Arkansas 21 at Vanderbilt 19          
Vanderbilt 43 vs. Temple 14  

Transitivity proves that Arkansas is better than Temple.
This 2 game conquering path predicts: Arkansas over Temple by 31 points.

If you could look at every such chain (there were 42,523 of them last time I looked) you could come up with a way to rank all 119 teams, just as the computer ratings do (they are better at making thousands of comparisons than we are).

First, you'd want to a way to choose between chains like Temple>Vanderbilt and Vanderbilt>Temple, so we can say A>...>Z is stronger than Z>...>A if:

    *    the victory chain A>...>Z is shorter than Z>...>A, or
    *    the chains are the same length but there are more A>Z chains than Z>A chains

Meaning, Paul assures SMQ, the shorter of the two chains between two teams is the "stronger" chain.

So, something to look at: a neat graph Paul put together ranking teams according to the number of "stronger" chains compared to the rest of the country. To read it, first click here, then, since you won't understand that, try to think of it as a game of "Six Degrees of Kevin Bacon," where the goal between any two teams is to have the shortest number of degrees to victory (as Arkansas does above over Temple).
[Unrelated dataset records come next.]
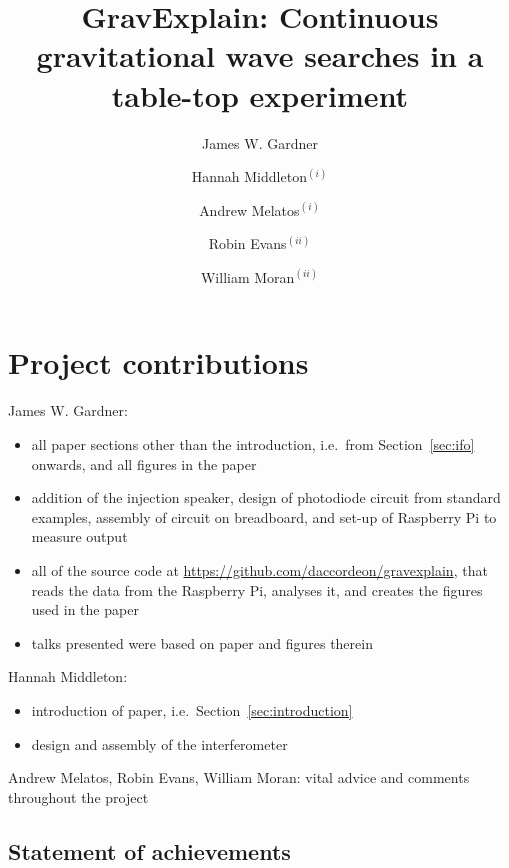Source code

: \documentclass[prb,preprint]{revtex4-1}
\begin{document}
\section*{Project contributions}
James W. Gardner:
\begin{itemize}
\item all paper sections other than the introduction, i.e.\ from Section~\ref{sec:ifo} onwards, and all figures in the paper
\item addition of the injection speaker, design of photodiode circuit from standard examples, assembly of circuit on breadboard, and set-up of Raspberry Pi to measure output
\item all of the source code at \url{https://github.com/daccordeon/gravexplain}, that reads the data from the Raspberry Pi, analyses it, and creates the figures used in the paper
\item talks presented were based on paper and figures therein
\end{itemize}

Hannah Middleton:
\begin{itemize}
\item introduction of paper, i.e.\ Section~\ref{sec:introduction}
\item design and assembly of the interferometer
\end{itemize}

Andrew Melatos, Robin Evans, William Moran: vital advice and comments throughout the project

\subsection*{Statement of achievements}


\newpage

\title{GravExplain: Continuous gravitational wave searches in a table-top experiment}

\author{James W. Gardner}

\author{Hannah Middleton$^{(i)}$}
\author{Andrew Melatos$^{(i)}$}
\author{Robin Evans$^{(ii)}$}
\author{William Moran$^{(ii)}$}
\end{document}
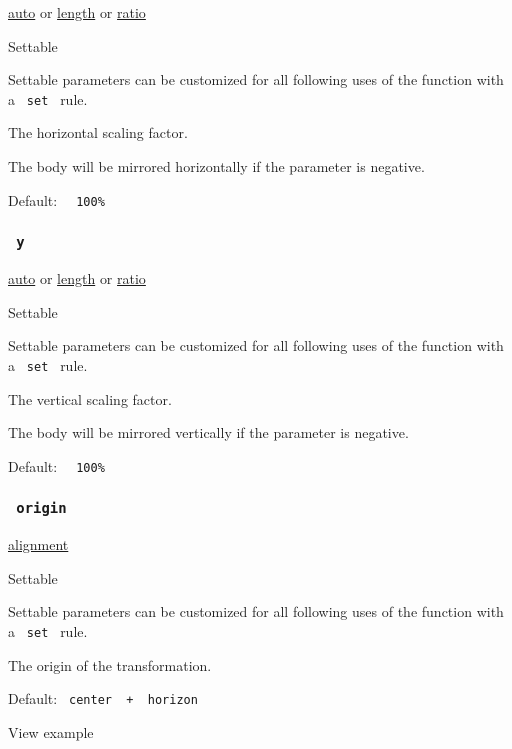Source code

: \href{/docs/reference/foundations/auto/}{auto} {or}
\href{/docs/reference/layout/length/}{length} {or}
\href{/docs/reference/layout/ratio/}{ratio}

{{ Settable }}

\label{parameters-x-settable-tooltip}
Settable parameters can be customized for all following uses of the
function with a \texttt{\ set\ } rule.

The horizontal scaling factor.

The body will be mirrored horizontally if the parameter is negative.

Default: \texttt{\ }{\texttt{\ 100\%\ }}\texttt{\ }

\subsubsection{\texorpdfstring{\texttt{\ y\ }}{ y }}\label{parameters-y}

\href{/docs/reference/foundations/auto/}{auto} {or}
\href{/docs/reference/layout/length/}{length} {or}
\href{/docs/reference/layout/ratio/}{ratio}

{{ Settable }}

\label{parameters-y-settable-tooltip}
Settable parameters can be customized for all following uses of the
function with a \texttt{\ set\ } rule.

The vertical scaling factor.

The body will be mirrored vertically if the parameter is negative.

Default: \texttt{\ }{\texttt{\ 100\%\ }}\texttt{\ }

\subsubsection{\texorpdfstring{\texttt{\ origin\ }}{ origin }}\label{parameters-origin}

\href{/docs/reference/layout/alignment/}{alignment}

{{ Settable }}

\label{parameters-origin-settable-tooltip}
Settable parameters can be customized for all following uses of the
function with a \texttt{\ set\ } rule.

The origin of the transformation.

Default: \texttt{\ center\ }{\texttt{\ +\ }}\texttt{\ horizon\ }


View example

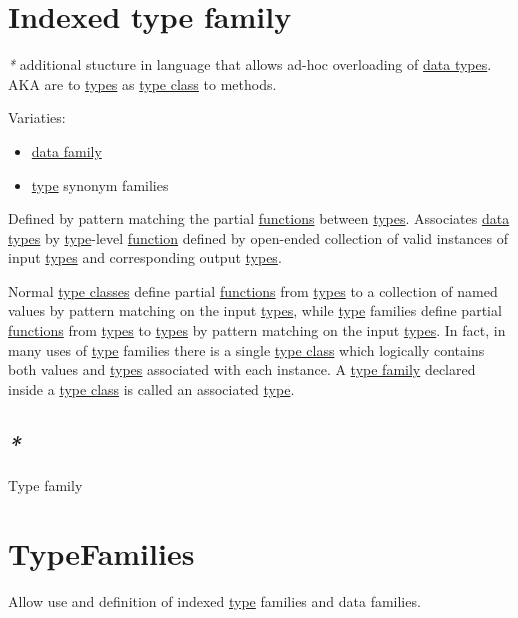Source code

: \documentclass[a4paper,14pt,oneside]{book}
\begin{document}
\chapter{\label{org88e9d6b}Indexed type family}
\label{sec:org3f2dc33}
\emph{*} additional stucture in language that allows ad-hoc overloading of \hyperref[org055bf4c]{data types}. AKA are to \hyperref[org6c15f12]{types} as \hyperref[org903af93]{type class} to methods.

Variaties:
\begin{itemize}
\item \hyperref[org8793404]{data family}
\item \hyperref[orgaa4a18b]{type} synonym families
\end{itemize}

Defined by pattern matching the partial \hyperref[orge13d971]{functions} between \hyperref[org6c15f12]{types}.
Associates \hyperref[org055bf4c]{data types} by \hyperref[orgaa4a18b]{type}-level \hyperref[org6c914bb]{function} defined by open-ended collection of valid instances of input \hyperref[org6c15f12]{types} and corresponding output \hyperref[org6c15f12]{types}.

Normal \hyperref[org6ed66c3]{type classes} define partial \hyperref[orge13d971]{functions} from \hyperref[org6c15f12]{types} to a collection of named values by pattern matching on the input \hyperref[org6c15f12]{types}, while \hyperref[orgaa4a18b]{type} families define partial \hyperref[orge13d971]{functions} from \hyperref[org6c15f12]{types} to \hyperref[org6c15f12]{types} by pattern matching on the input \hyperref[org6c15f12]{types}. In fact, in many uses of \hyperref[orgaa4a18b]{type} families there is a single \hyperref[org903af93]{type class} which logically contains both values and \hyperref[org6c15f12]{types} associated with each instance. A \hyperref[org52a231c]{type family} declared inside a \hyperref[org903af93]{type class} is called an associated \hyperref[orgaa4a18b]{type}.

\section{\emph{*}}
\label{sec:org9de91ea}

\label{org52a231c}Type family

\chapter{\label{org0091e82}TypeFamilies}
\label{sec:orga14bbdb}
Allow use and definition of indexed \hyperref[orgaa4a18b]{type} families and data families.
\end{document}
The number under "NT" on the far left represents teams "beaten" via a stronger chain, or fewer degrees - that is, the number of teams with a longer victory path back to the team in question than the team in question has to them.  On the other side, NT1 is simply the number of straight-up wins for each given team (one degree). The number in the NT2 field represents the number of teams "defeated" through two degrees, NT3 the number of teams "defeated" on the third degree, etc. Using the specific example above, Temple would be represented in Arkansas' NT2 field, but Arkansas would not be represented in Temple's chart at all. So the numbers listed only represent teams with "weaker" (longer) chains back to the team in question, and that sum is on the far left.

Fine, just look at the chart and it will make sense. Once you're there, click on a team name to view the specific chains relative to every other team. Again, the "NT" field on the far left, representing the number of teams with weaker chains back to the team in question, is what's being measured.

Turns out, Kevin Bacon's just two steps removed from a win over New Mexico State

There's more useful data out there, but this is interesting for strength of schedule purposes - especially if you're a Rutgers fan.